Belarus is mired in its worst economic crisis in 17 years amid rare protests against President Alexander Lukashenko’s leadership.
The IMF has told Lukashenko that he must give up his control of the country’s centrally-planned economy to get the 5.5 billion euros of aid it has requested.
It wants civil servant salaries frozen, subsidies scrapped and the Belarusian rouble allowed to float freely without government intervention.
Belarus has a public deficit of 16 percent of GDP but, nevertheless, Lukashenko has just reversed a planned 30 percent fuel hike to calm public anger.
Lukashenko has always kept an iron-like grip on Belarus. In return, he promised strong economic growth and stability.
That strategy has been damaged after Russia demanded more money for its oil and gas exports — both key drivers to the Belarusian economy.
Belarus recently devalued its currency by 36 percent against the dollar and year-on-year inflation stands at 32.6 percent, further eroding its citizens’ spending power.
Minsk also still owes Moscow 37 million euros in unpaid electricity bills.
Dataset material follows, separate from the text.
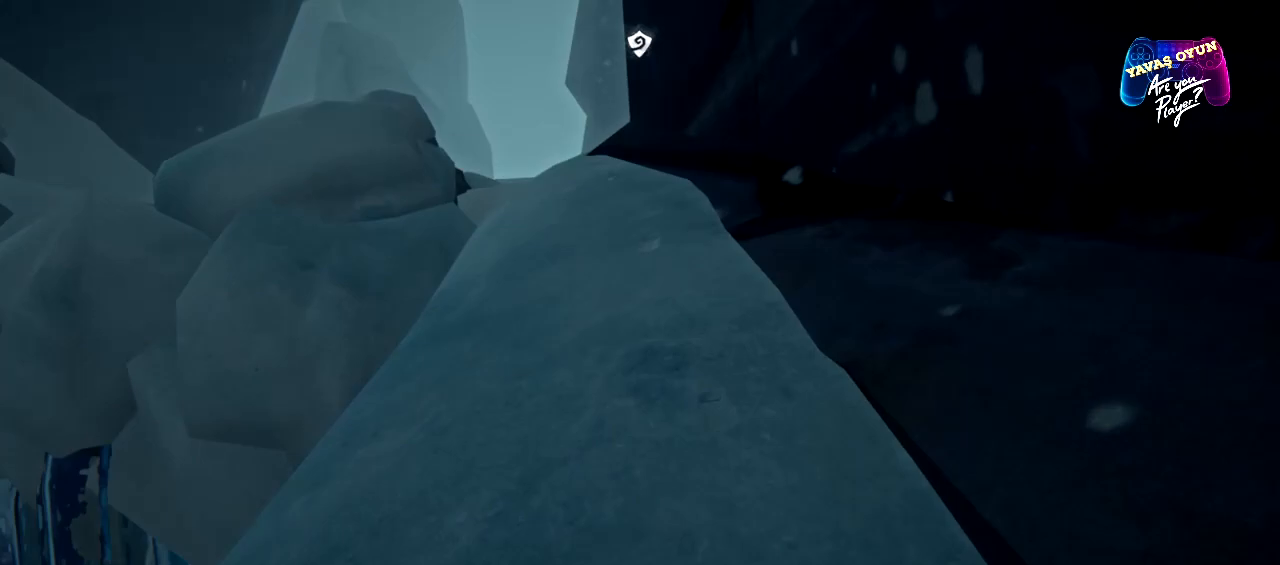
{"buttons": ["R1"], "left_stick": "up", "right_stick": "center", "events": []}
Russia says it will halt electricity supplies on June 19th if the debt is not settled.
If Belarus wants to turn to the Russian-led Eurasian Economic Community for a 2.8-billion-euro bailout then it will be under pressure to sell off some of its state assets first.
On the block would be the government’s 50 percent stake in Beltransgaz. The other half is already owned by Russia’s state-run energy firm Gazprom, which is said to be interested in buying the rest of the company.